Lecciones de ayer y hoy: el pasado como espejo para el presente

Entendiendo nuestras raíces, lograremos un verdadero cambio en la actualidad

Lecciones de ayer y hoy: el pasado como espejo para el presente
Cortesía: Josh Applegate / Unsplash

En época de cambios, lo raro es no echar la vista atrás, entender de dónde venimos y hacia dónde vamos. No obstante, estas retrospectivas pueden verse nubladas por una vista carente de conjunto en la que todo lo antiguo debe verse con buenos ojos de facto, por el mero hecho de ser antiguo. Dicha falta de conjunto puede, en ocasiones, llevarnos a no terminar de comprender los cambios que se han llevado a cabo desde los propios inicios de la Iglesia. Por resumirlo un poco, el contexto es clave, y la falta de él puede llevarnos a mirar nuestra propia historia con ojos diferentes que los que corresponden con la realidad.

[Entradas de una colección de datos]
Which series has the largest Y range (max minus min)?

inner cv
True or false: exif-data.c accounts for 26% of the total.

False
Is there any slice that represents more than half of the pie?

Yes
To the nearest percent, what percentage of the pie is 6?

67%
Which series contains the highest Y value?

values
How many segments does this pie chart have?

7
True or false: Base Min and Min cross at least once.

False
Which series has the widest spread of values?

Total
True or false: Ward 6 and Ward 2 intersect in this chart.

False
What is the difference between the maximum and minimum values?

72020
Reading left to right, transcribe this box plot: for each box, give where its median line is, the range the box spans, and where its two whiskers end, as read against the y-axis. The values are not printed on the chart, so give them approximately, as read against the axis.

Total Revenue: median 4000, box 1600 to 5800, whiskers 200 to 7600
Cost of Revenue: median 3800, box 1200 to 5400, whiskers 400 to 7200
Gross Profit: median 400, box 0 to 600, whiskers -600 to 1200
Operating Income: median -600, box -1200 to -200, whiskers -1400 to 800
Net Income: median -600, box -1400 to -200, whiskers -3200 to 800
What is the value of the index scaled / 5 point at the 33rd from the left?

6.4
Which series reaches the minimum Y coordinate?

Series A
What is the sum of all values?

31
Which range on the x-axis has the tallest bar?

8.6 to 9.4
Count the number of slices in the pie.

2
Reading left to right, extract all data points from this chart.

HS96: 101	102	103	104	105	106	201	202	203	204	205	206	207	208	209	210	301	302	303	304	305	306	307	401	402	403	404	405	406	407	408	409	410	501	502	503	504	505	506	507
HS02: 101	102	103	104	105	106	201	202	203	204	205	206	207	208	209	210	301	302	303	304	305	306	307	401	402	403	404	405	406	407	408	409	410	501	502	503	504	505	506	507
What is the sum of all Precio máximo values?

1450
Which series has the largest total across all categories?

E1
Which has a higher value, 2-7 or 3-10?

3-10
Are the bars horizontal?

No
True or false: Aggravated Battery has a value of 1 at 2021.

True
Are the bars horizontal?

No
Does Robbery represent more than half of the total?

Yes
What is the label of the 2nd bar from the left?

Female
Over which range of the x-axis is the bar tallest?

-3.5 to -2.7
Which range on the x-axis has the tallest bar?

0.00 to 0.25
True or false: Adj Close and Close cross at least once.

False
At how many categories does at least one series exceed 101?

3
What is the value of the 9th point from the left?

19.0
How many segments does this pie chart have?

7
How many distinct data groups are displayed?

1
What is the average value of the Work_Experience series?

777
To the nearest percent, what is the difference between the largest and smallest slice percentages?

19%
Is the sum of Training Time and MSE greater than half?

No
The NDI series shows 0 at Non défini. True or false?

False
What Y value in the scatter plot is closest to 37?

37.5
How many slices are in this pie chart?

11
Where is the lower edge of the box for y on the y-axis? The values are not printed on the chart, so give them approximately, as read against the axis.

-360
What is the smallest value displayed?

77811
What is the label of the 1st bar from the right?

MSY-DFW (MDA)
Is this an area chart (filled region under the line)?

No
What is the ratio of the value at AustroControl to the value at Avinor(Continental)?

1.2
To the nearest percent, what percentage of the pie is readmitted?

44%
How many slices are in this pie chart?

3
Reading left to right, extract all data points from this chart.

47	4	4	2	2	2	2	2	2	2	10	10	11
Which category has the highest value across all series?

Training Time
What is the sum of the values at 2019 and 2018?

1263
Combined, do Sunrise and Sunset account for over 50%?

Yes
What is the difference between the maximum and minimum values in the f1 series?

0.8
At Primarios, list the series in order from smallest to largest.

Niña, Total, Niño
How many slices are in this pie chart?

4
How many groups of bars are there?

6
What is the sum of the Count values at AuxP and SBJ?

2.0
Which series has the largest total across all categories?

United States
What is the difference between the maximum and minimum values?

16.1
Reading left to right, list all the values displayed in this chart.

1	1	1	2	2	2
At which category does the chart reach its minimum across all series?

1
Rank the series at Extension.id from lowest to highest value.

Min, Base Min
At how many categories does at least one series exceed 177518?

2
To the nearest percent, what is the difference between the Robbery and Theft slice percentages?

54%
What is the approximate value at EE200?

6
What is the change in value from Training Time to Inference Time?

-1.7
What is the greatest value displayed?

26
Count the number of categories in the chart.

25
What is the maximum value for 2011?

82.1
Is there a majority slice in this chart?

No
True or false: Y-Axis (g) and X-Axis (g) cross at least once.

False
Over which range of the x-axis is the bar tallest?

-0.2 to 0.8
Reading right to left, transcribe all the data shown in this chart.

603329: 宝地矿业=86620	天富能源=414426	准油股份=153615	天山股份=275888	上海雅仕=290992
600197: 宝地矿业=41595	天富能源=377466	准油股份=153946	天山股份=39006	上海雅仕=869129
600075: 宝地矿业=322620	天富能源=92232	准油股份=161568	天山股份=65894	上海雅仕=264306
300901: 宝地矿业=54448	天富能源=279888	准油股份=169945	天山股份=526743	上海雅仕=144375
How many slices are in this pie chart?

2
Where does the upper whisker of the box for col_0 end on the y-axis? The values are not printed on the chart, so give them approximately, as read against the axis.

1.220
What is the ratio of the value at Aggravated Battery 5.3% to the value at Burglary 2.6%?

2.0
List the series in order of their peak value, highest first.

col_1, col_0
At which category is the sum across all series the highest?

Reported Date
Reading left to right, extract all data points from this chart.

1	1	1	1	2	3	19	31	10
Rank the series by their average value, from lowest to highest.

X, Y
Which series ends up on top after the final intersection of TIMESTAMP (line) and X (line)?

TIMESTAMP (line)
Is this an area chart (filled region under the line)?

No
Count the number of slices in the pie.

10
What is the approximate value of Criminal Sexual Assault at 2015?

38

**PARTES DEL EJERCICIO**
[1] Imprima el fragmento del texto proporcionado que comienza en "En época de" y termina en "con la realidad.", ambos incluidos.
[2] Según el texto proporcionado, ¿qué elemento se señala como clave al mirar la propia historia?
[3] Traduzca al inglés esta oración del texto proporcionado: "En época de cambios, lo raro es no echar la vista atrás, entender de dónde venimos y hacia dónde vamos."

**SOLUCIONES**
[1]
En época de cambios, lo raro es no echar la vista atrás, entender de dónde venimos y hacia dónde vamos. No obstante, estas retrospectivas pueden verse nubladas por una vista carente de conjunto en la que todo lo antiguo debe verse con buenos ojos de facto, por el mero hecho de ser antiguo. Dicha falta de conjunto puede, en ocasiones, llevarnos a no terminar de comprender los cambios que se han llevado a cabo desde los propios inicios de la Iglesia. Por resumirlo un poco, el contexto es clave, y la falta de él puede llevarnos a mirar nuestra propia historia con ojos diferentes que los que corresponden con la realidad.

[2] El contexto.

[3] In times of change, what is unusual is not to look back and understand where we come from and where we are going.